**Instrucciones**
- a) Enumere las cosas de las que, según el texto seleccionado, se despide Raúl González al declararse deportista independiente.
- b) Conteste las siguientes preguntas a partir del texto seleccionado:
(i) ¿De qué manera escribe el entrenador la frase «Se propone BAJA DEFINITIVA»?
(ii) ¿Cuántos kilómetros marcha Raúl en Montreal?
(iii) ¿En qué mes y año ocurre la hazaña de Montreal?
- c) Explique, con base en el texto seleccionado, por qué Raúl González se va a Montreal.

**Texto seleccionado**
********************

El hombre que hizo historia en México, que transformó la marcha atlética, que creó escuela, ahora camina con hacha en la mano. Y la cabeza que más desea cortar es la de Raúl González. Su diagnóstico es claro, categórico, terminal: “Se propone BAJA DEFINITIVA”, escribe, con mayúsculas, como quien firma una sentencia de muerte.

La reacción es inmediata. La indignación crece como un incendio.
Los medios recogen el escándalo. Las preguntas se multiplican. ¿Qué ocurrió entre el oro prometido en Moscú y esta lista negra? ¿Por qué el entrenador, que alguna vez fue guía y padre deportivo, ahora se comporta como fiscal de hierro? ¿Dónde está el espíritu olímpico que hizo de los marchistas mexicanos un ejemplo de coraje y técnica?

Raúl González no se queda callado. No acepta la infamia.
Con dignidad y temple, responde con lo único que sabe hacer: marcha. Pero esta vez marcha solo. Se declara deportista independiente, renuncia a todos los apoyos institucionales, se despide de las becas, de la alimentación, del dormitorio del CDOM. Sale del sistema, pero no del camino. Porque tiene una cita consigo mismo.

Y se va a Montreal.
Lejos del ruido, lejos de los despachos, lejos de los micrófonos. La meta es la eliminatoria rumbo a la Copa Lugano, ese campeonato mundial de marcha en donde sólo caben los mejores.
Raúl marcha los 50 kilómetros como si llevara encima cada página del informe, cada insulto, cada traición. Como si lo persiguiera la sombra del sistema. Pero también como quien sabe que camina para todos los que alguna vez fueron desechados por no encajar.

Cruza la meta primero.
Triunfa. Gana un puesto. Se impone, no sólo en tiempos y metros, sino como símbolo. No se doblega. No se rinde. No se calla.

Febrero de 1981 no fue solo el mes en que cayó la nieve sobre Montreal. Fue el mes en que Raúl González, hombre solo y a pie limpio, le demostró al país que el talento y la dignidad no se entregan en una credencial de seleccionado nacional. Que a veces, hay que renunciar a todo para volver a empezar.
Y que el deporte mexicano, tan dado a cortar cabezas, tiene también memoria. Porque si Hausleber empuñó la guadaña, fue Raúl quien sostuvo la bandera.

El deporte, ese mes, volvió a caminar. Pero con la frente en alto.

********************

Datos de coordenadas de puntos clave
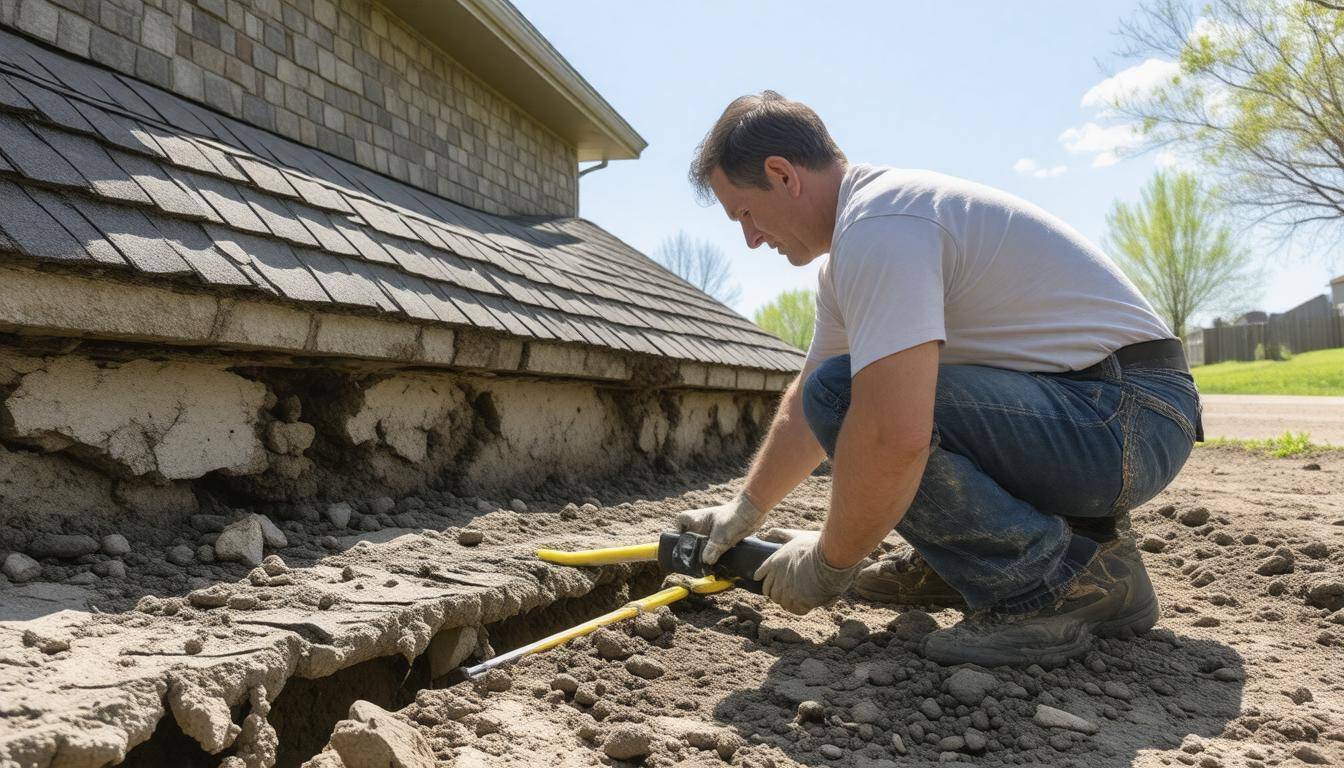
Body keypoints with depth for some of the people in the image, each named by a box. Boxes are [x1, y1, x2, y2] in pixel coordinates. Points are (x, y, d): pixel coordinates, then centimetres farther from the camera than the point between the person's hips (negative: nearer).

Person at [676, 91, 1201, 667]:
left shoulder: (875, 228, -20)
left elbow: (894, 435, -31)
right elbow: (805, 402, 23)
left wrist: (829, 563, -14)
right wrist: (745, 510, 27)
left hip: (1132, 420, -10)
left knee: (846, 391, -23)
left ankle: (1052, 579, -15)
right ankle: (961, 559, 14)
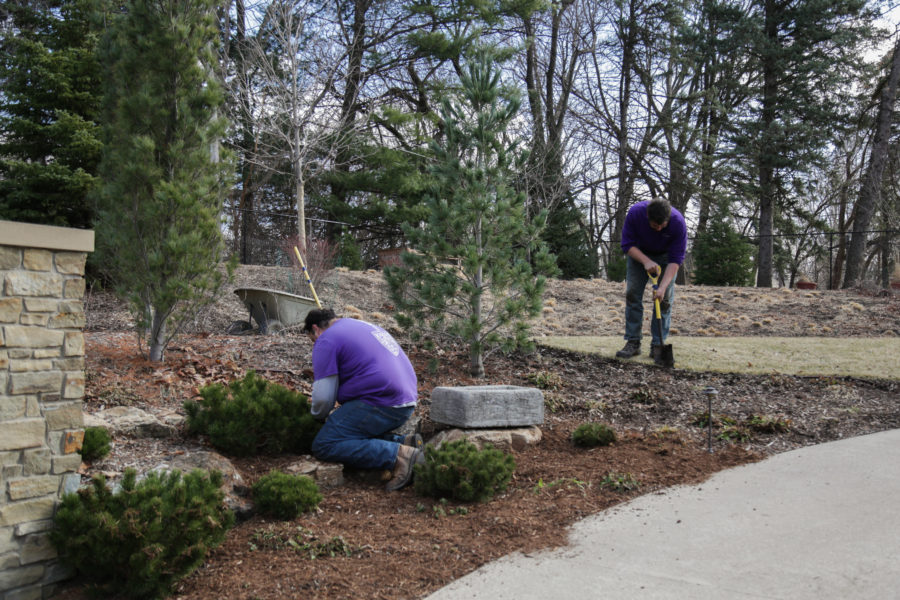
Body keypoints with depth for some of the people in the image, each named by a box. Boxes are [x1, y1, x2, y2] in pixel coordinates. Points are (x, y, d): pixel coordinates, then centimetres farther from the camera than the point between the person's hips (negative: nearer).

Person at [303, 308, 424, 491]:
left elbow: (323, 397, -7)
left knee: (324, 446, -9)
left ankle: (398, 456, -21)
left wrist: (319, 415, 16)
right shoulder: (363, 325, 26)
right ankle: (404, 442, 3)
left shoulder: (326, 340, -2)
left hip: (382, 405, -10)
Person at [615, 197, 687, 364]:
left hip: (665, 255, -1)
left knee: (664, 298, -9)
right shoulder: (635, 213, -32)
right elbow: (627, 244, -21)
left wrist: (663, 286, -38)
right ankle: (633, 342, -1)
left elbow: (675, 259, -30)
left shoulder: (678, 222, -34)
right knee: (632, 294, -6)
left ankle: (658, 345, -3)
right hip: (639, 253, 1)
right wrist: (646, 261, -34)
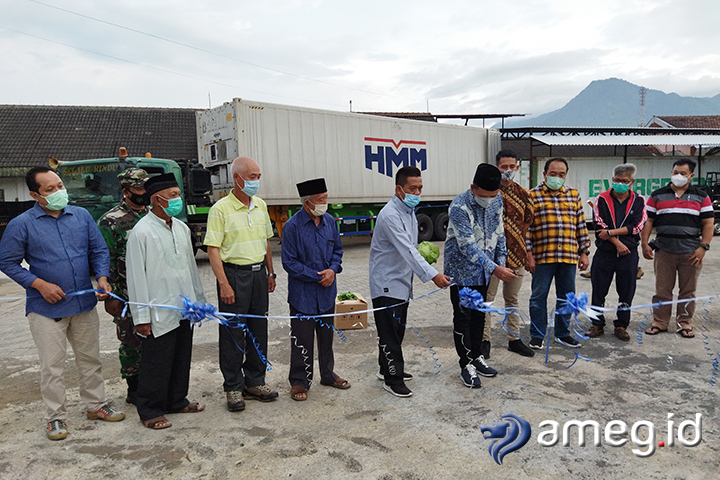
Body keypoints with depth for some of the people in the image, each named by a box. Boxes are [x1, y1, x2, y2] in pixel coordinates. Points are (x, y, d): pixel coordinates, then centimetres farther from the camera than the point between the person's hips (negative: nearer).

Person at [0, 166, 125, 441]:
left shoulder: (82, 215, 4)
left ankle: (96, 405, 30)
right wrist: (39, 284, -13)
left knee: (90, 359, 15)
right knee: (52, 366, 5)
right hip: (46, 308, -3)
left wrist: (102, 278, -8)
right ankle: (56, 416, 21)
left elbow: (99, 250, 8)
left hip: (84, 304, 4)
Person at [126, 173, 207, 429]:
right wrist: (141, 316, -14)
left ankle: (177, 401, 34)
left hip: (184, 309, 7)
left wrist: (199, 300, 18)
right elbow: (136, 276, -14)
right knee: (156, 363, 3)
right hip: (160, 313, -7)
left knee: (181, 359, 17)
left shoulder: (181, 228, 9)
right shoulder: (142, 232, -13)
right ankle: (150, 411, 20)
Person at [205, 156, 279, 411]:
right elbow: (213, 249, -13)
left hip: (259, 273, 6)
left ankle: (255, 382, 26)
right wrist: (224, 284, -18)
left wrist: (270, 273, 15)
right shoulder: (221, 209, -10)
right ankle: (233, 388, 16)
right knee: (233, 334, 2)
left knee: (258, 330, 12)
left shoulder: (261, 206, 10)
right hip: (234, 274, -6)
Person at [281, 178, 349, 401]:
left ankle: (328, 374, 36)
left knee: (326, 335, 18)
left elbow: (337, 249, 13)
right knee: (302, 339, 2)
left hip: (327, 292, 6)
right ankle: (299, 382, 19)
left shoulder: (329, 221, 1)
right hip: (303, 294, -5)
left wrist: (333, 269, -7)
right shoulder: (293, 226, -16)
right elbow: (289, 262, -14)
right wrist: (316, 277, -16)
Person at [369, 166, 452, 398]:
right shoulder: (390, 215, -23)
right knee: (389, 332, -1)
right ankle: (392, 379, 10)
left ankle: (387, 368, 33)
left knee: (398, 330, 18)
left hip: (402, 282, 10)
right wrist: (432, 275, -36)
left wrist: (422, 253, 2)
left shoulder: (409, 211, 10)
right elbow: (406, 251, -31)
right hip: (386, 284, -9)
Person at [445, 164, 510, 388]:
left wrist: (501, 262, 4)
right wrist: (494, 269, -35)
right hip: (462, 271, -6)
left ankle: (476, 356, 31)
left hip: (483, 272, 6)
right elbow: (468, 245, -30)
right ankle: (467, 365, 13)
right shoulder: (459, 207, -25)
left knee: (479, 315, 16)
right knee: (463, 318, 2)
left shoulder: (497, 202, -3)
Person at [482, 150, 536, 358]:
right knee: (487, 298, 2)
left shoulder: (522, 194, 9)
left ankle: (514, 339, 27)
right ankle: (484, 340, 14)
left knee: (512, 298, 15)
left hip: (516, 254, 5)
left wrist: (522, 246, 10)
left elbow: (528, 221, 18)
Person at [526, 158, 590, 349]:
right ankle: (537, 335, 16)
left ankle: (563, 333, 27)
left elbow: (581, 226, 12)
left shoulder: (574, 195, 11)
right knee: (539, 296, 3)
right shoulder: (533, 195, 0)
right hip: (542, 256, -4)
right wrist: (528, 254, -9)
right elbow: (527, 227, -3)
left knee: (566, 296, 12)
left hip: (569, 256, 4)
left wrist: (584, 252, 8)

********************

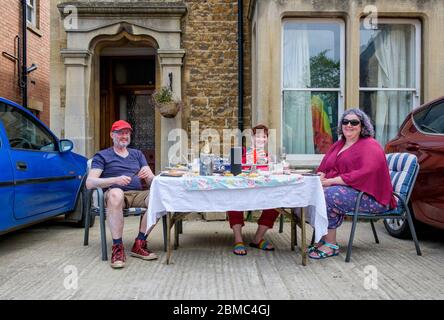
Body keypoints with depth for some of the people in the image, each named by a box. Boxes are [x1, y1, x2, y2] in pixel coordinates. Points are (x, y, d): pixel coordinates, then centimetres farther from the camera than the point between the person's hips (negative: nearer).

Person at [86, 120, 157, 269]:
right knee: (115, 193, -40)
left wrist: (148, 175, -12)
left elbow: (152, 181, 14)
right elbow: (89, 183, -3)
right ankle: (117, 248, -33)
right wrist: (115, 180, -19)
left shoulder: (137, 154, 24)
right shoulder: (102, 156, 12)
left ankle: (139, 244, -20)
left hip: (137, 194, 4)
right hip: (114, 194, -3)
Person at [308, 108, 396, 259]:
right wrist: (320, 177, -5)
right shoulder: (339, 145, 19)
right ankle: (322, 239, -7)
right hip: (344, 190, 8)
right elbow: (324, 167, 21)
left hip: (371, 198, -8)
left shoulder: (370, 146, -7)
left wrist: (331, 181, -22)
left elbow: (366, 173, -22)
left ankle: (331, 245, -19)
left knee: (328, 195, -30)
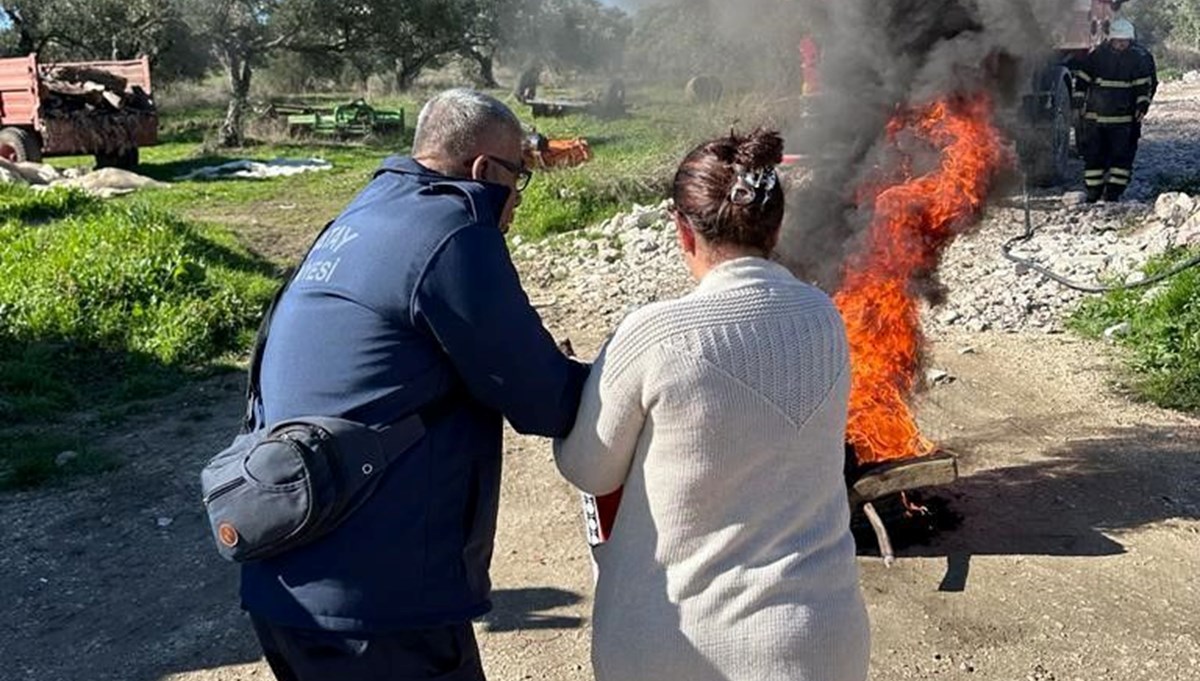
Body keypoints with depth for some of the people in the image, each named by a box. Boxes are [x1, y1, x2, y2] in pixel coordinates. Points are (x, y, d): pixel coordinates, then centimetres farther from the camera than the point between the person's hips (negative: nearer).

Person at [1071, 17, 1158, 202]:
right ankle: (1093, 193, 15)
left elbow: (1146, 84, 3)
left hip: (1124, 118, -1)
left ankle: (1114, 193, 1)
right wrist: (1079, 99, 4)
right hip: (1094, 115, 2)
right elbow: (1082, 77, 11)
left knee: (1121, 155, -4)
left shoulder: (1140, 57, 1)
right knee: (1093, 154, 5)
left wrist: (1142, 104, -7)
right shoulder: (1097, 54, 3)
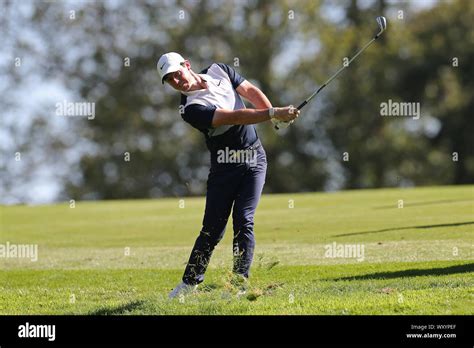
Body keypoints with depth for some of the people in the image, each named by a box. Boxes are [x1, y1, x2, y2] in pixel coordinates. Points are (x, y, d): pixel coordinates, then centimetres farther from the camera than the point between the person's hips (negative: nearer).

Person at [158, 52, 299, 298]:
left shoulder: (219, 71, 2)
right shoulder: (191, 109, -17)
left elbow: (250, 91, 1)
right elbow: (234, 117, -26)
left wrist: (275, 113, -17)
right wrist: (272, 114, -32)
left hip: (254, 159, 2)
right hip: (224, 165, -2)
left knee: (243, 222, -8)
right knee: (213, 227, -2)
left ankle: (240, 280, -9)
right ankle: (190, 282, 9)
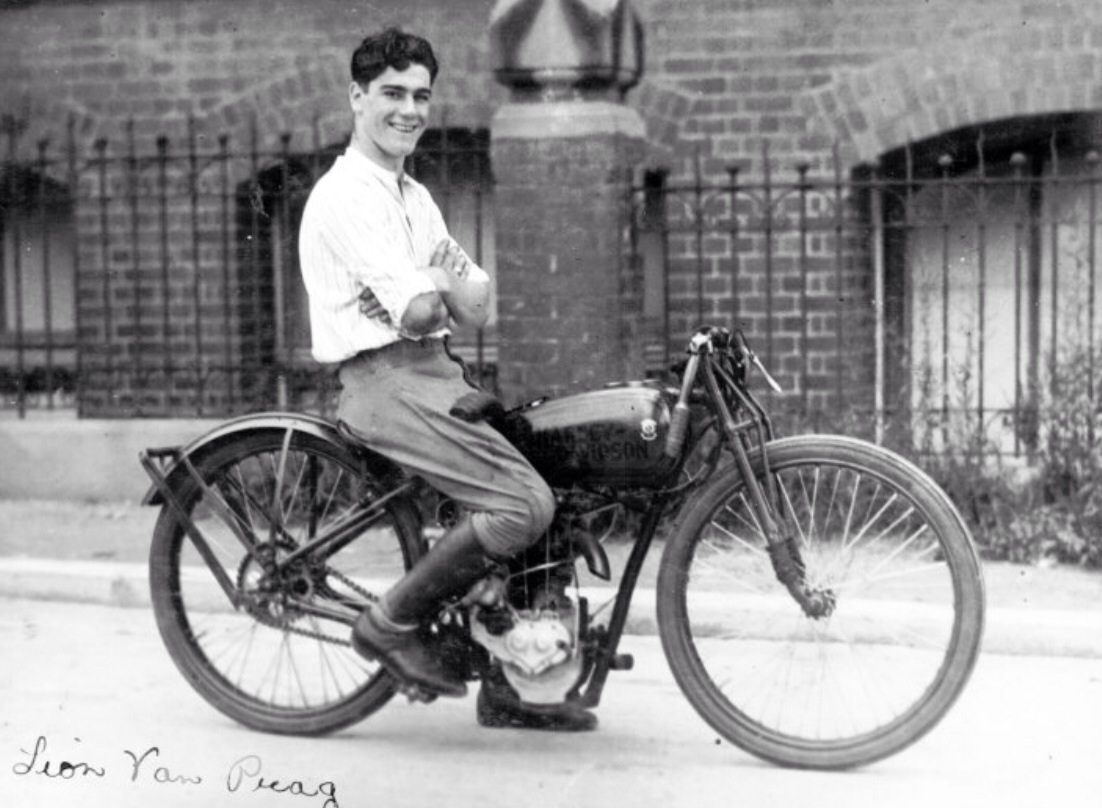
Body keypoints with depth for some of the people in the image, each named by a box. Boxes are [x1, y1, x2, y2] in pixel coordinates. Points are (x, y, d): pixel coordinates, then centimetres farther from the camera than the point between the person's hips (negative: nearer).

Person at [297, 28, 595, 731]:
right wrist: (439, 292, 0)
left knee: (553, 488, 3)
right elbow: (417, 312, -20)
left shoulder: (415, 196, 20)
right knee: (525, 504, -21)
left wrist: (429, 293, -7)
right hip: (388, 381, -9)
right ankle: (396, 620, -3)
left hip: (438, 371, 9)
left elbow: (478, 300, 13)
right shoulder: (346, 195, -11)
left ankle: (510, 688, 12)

********************

**Respuestas del ejercicio**
- a) Las becas, la alimentación y el dormitorio del CDOM.

- b)
(i) Con mayúsculas.
(ii) 50 kilómetros.
(iii) En febrero de 1981.

- c) Su meta es la eliminatoria rumbo a la Copa Lugano, el campeonato mundial de marcha en el que solo caben los mejores.